Page 9 of The Poisoned King (Impossible Creatures #2)
The Sticky Beauty of a Newborn Gagana
Now, in her bedroom, Anya held the gagana egg on her palm. She could hardly take her eyes off it, it was so beautiful. Where the light caught it, the silvery shell was translucent, and she could see the tiny curled figure of the chick inside.
The egg was very gently vibrating. “Which means,” Gallia said, “it will hatch soon. Be ready, child.”
Swiftly, Anya made a nest in front of the fire from a scarf, socks, and stockings, and balanced the egg in the middle.
“It’ll need food as soon as it hatches,” she said to Gallia. “What kind?”
“Raw vegetables, fruit. Insects. You’ll have to chew them up. It can’t digest solids.”

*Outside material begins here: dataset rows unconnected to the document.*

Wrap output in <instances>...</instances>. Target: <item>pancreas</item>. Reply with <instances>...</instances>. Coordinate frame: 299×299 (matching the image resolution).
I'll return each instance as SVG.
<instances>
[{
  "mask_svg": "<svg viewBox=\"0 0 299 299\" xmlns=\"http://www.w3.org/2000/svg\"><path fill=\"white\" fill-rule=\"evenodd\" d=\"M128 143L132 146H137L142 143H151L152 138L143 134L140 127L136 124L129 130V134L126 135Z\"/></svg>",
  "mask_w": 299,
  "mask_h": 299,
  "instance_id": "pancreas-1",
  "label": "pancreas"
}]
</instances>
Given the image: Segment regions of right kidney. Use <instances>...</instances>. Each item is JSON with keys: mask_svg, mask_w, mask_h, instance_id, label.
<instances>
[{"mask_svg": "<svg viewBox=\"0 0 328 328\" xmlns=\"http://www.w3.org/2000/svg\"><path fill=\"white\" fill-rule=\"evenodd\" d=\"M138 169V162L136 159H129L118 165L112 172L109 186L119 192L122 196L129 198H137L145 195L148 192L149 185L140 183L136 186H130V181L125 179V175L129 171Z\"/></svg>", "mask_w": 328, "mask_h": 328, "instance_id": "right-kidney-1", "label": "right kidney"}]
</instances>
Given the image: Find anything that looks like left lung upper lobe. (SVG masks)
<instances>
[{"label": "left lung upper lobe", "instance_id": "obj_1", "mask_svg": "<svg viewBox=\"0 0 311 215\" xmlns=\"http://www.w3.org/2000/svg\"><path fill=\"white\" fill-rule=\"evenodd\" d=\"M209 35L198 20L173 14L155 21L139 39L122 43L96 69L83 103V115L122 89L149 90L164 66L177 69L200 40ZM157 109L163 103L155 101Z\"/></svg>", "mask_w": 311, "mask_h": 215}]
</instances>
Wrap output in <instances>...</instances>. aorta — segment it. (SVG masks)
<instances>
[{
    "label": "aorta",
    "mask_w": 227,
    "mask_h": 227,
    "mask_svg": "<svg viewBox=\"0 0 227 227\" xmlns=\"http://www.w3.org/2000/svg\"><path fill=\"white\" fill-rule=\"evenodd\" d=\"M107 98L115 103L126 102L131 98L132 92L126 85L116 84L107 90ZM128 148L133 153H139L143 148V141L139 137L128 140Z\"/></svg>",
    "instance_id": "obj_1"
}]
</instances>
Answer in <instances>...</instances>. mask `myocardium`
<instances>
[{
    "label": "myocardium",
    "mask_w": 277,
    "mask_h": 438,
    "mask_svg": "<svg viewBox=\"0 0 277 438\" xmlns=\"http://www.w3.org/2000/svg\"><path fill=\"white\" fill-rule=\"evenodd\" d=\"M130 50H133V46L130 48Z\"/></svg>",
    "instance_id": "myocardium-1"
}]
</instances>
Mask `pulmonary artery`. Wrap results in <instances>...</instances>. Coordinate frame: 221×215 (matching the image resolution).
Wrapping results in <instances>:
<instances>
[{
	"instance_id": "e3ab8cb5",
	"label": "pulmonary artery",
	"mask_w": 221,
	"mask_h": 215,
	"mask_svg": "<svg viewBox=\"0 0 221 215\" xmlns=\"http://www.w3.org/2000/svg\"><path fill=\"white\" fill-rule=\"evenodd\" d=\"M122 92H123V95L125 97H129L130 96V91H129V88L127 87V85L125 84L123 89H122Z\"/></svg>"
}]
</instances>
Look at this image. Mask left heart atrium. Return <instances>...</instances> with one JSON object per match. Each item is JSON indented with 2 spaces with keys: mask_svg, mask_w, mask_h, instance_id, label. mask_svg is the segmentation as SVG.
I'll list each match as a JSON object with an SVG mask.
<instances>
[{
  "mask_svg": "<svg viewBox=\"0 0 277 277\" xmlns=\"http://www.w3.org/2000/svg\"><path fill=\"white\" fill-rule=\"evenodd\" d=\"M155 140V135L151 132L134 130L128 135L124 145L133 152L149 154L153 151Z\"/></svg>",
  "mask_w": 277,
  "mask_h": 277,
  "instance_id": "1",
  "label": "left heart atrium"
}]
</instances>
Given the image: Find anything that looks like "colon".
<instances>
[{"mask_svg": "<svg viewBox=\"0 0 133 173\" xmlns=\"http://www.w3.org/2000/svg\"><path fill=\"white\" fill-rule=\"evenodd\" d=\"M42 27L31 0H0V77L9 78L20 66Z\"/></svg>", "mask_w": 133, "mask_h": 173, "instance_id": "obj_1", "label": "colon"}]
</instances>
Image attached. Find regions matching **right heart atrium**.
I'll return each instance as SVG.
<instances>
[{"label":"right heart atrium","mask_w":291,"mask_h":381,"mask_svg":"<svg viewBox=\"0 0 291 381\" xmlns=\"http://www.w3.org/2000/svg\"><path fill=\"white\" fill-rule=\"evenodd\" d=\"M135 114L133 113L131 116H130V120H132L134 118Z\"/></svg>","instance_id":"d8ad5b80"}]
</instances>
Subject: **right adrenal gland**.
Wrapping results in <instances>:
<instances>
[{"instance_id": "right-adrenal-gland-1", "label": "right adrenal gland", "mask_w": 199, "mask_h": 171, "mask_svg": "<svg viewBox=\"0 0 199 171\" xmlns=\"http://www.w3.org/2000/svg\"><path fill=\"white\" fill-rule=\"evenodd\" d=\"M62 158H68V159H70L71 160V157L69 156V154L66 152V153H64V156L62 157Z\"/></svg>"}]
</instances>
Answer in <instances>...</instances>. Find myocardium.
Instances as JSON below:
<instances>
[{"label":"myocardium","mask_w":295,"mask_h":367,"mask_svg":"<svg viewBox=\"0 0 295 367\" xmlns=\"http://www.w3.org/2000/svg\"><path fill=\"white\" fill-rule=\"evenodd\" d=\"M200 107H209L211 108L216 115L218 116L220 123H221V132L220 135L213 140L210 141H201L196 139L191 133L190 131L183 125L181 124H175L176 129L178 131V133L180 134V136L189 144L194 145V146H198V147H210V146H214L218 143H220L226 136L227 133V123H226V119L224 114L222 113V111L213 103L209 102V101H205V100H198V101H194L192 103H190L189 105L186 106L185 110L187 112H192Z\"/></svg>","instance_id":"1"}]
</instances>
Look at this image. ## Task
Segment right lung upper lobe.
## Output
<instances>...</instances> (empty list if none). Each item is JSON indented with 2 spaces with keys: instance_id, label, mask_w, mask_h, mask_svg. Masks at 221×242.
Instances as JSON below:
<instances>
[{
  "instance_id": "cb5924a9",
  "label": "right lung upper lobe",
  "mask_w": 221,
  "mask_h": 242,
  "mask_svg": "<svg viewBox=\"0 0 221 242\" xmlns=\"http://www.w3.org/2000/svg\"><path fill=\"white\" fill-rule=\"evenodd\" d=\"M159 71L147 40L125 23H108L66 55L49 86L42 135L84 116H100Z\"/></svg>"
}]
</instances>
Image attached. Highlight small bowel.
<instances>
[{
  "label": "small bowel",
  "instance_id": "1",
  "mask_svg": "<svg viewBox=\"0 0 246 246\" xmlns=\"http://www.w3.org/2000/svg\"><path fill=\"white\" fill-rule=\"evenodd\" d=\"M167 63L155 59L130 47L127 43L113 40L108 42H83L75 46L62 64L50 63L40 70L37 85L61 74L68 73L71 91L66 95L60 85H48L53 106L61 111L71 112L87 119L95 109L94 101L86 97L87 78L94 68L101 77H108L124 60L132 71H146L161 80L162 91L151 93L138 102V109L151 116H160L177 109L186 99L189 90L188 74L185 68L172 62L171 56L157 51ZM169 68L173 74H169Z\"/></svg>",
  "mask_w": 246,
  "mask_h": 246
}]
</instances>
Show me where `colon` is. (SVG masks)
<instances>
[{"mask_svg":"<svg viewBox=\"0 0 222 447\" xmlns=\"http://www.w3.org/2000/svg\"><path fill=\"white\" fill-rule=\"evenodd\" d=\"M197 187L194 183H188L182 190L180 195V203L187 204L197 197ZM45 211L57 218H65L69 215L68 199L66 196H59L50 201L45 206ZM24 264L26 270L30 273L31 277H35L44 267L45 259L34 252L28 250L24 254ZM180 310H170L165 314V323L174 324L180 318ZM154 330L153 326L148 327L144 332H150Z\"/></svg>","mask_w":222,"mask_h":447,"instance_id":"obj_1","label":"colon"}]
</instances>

“I’m not chewing insects.” Not even for the birds.
“Then fish. And it will need a lot of it. Hurry. You don’t have long.”
Anya ran to the kitchens, the gaganas flying alongside.
The annual Argen Ball was to be held that night, and she stared, stunned, at the four hundred wine goblets that were laid out along a trestle table in the scullery, waiting to be polished.
They were centaur-made in living gold, and they shone with a low, constant radiance.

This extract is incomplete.